Discriminatoire », « anti-liberté de culte et d’expression », « misogyne », « insultante » : c’est en ces termes que les femmes détenues de Rennes ont alerté l’OIP cet été. En cause, la publication, le 2 juin 2017, d’une nouvelle note de la direction relative au « respect des tenues vestimentaires des personnes détenues ».
Afin de « respecter le principe d’une tenue vestimentaire dite correcte, respectant la pudeur et la sensibilité de chacun », les femmes se voient ainsi rappeler l’interdiction, « sous peine de sanction disciplinaire », de porter hors de leur cellule un « vêtement de type djellaba », un « short court en-deçà du genou », un « débardeur laissant paraître la poitrine et les bras nus » ou encore un « tee-shirt court laissant apparaître la partie basse du ventre ». Exceptionnellement, ces vêtements d’été « peuvent être autorisés uniquement sur cour de promenade en période estivale » – mais à condition d’être couverts par d’autres vêtements lors du trajet de la cellule à la cour.
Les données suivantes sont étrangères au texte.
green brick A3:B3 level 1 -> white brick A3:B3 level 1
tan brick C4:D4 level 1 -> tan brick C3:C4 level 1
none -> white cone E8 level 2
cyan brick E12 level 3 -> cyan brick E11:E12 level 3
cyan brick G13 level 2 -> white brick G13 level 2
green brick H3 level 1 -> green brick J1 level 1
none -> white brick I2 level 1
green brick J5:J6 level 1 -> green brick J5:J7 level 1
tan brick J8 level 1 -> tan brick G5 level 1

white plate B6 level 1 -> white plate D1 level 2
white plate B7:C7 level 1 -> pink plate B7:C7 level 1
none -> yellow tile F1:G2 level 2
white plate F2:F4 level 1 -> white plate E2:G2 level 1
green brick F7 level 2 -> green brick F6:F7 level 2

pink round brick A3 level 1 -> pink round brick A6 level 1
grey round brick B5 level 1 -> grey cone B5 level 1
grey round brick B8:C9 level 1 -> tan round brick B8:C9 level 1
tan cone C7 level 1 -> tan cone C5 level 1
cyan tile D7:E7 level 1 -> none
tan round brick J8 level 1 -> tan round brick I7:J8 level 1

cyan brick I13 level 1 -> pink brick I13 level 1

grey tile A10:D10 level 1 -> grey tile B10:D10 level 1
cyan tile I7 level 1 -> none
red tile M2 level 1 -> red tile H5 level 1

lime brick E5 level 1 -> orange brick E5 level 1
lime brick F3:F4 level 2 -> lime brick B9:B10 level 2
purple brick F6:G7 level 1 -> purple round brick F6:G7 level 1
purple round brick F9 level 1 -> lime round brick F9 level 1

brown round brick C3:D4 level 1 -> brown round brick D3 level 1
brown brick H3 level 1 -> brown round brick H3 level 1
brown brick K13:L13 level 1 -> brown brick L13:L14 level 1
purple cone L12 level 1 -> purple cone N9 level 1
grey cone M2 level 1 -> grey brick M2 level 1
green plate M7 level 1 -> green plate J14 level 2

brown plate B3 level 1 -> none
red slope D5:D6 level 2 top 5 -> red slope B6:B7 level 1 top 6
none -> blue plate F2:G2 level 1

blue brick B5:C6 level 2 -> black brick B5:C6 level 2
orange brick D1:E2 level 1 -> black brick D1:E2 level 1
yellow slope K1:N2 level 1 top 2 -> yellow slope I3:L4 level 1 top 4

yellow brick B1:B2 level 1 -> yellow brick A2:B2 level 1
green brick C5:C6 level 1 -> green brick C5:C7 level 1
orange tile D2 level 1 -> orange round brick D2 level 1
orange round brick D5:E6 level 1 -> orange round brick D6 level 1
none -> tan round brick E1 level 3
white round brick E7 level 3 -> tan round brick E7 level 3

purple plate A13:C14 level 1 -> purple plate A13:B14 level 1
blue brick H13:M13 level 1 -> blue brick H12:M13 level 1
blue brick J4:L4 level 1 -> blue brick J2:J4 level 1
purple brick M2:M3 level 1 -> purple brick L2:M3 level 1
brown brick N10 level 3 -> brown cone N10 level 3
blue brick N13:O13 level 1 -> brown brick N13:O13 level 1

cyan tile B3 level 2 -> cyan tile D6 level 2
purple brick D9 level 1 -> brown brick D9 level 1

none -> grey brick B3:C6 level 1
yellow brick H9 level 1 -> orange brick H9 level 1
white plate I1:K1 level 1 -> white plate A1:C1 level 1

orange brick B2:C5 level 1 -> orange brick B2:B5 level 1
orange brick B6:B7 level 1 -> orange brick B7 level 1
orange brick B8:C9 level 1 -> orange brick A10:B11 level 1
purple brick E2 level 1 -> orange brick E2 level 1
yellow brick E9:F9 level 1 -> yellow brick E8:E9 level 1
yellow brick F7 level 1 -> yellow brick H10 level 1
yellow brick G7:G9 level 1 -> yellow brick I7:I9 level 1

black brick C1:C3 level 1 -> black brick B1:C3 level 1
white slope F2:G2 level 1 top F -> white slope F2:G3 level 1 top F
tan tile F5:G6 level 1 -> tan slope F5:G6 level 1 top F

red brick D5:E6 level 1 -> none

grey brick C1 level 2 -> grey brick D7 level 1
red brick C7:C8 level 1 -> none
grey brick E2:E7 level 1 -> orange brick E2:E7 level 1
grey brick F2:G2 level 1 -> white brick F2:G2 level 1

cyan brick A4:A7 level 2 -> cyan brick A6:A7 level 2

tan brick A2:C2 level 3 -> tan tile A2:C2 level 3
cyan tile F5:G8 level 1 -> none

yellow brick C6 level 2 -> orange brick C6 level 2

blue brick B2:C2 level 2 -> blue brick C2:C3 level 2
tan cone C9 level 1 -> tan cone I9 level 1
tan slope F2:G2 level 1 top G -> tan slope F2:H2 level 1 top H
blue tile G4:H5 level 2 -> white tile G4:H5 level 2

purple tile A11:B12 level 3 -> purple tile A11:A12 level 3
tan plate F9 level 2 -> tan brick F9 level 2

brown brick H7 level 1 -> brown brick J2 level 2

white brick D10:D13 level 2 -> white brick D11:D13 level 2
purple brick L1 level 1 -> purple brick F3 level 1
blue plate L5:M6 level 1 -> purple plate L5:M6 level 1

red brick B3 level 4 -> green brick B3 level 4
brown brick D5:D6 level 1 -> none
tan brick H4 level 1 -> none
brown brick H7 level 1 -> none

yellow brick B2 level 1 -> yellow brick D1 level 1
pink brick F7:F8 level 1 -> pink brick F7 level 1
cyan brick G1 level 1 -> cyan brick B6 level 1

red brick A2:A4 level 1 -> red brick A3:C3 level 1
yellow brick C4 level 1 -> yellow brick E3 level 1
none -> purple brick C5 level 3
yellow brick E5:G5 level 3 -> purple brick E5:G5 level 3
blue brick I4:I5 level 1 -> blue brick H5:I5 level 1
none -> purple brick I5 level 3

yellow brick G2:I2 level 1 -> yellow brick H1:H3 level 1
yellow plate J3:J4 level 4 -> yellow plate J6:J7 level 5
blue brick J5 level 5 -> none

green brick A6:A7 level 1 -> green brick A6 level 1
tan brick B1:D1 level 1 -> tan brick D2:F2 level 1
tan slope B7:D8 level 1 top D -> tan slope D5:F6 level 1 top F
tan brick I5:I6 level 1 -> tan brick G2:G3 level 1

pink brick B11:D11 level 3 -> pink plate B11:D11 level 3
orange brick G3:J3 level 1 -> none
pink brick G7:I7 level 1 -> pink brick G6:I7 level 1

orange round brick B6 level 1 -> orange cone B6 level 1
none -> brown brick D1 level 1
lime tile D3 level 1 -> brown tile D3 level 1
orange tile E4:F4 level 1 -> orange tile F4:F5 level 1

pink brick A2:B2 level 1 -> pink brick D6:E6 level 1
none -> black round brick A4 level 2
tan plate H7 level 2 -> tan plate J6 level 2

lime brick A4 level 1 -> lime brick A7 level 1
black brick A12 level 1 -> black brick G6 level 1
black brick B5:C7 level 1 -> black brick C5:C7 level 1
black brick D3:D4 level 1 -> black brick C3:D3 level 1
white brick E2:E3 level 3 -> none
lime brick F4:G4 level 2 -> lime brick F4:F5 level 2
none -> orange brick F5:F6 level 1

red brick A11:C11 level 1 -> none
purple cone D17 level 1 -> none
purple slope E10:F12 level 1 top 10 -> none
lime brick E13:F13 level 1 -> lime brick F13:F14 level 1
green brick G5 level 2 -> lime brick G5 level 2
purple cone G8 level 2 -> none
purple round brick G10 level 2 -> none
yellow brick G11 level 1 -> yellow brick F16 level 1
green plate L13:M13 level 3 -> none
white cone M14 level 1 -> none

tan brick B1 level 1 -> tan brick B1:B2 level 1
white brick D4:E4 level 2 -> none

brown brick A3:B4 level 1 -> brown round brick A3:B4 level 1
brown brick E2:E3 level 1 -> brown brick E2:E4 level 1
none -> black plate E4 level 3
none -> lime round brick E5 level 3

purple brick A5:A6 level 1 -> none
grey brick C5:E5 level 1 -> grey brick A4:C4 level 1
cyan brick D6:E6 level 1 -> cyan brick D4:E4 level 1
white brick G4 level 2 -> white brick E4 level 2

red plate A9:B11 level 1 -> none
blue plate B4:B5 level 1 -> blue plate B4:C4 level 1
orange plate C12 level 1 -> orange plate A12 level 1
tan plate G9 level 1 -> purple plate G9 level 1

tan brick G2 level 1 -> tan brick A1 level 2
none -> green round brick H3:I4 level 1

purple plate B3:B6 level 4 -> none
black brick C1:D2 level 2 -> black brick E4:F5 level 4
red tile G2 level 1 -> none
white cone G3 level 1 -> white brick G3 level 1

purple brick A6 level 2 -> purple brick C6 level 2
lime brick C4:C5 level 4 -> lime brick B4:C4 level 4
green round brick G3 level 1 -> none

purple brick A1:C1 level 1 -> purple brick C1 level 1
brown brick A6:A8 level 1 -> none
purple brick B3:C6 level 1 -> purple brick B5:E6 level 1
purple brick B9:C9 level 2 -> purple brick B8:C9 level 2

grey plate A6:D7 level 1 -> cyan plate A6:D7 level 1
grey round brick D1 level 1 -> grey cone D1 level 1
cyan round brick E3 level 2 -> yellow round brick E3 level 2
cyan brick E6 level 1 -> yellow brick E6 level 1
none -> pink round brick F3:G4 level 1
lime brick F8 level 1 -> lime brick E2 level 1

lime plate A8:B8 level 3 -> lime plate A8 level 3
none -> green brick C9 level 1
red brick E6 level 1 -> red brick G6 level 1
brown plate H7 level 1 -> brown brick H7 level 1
Si aucune sanction disciplinaire n’a été portée à la connaissance de l’OIP, l’application (et l’interprétation parfois hasardeuse) de ces nouvelles consignes a teinté la période estivale d’une ambiance « assez tendue », rapporte une détenue. « L’autre jour, j’avais mis une robe qui m’arrive au-dessus des genoux, et une surveillante m’a dit d’aller mettre un legging car elle était trop courte. Je ne me déplace qu’en fauteuil roulant, assise, et la robe m’arrivait aux genoux. » Une autre explique avoir vu des surveillantes contraindre des détenues à se changer durant le Ramadan alors qu’ « elles ne sortaient de leur cellule qu’au moment du repas pour prendre leur sac de coupure du jeûne ». Elle-même a dû s’expliquer longuement lorsqu’elle se rendait au parloir début juillet sur sa « robe africaine brodée (plus communément appelée boubou) » – la surveillante lui reprochant d’être en djellaba.
Contacté par l’OIP, le directeur de l’établissement justifie cette note comme rappelant les règles du « vivre ensemble », « depuis trop longtemps non respectées », et posant le principe de la préparation à la sortie : « On ne se présente pas dénudée au travail, on respecte ses interlocuteurs. » Shorts et tee-shirts ne se porteraient, selon lui, que dans les grandes villes, « et encore ». Quant au débardeur, c’est un « sous-vêtement que les hommes portaient au début du XXe siècle sous leurs chemises ».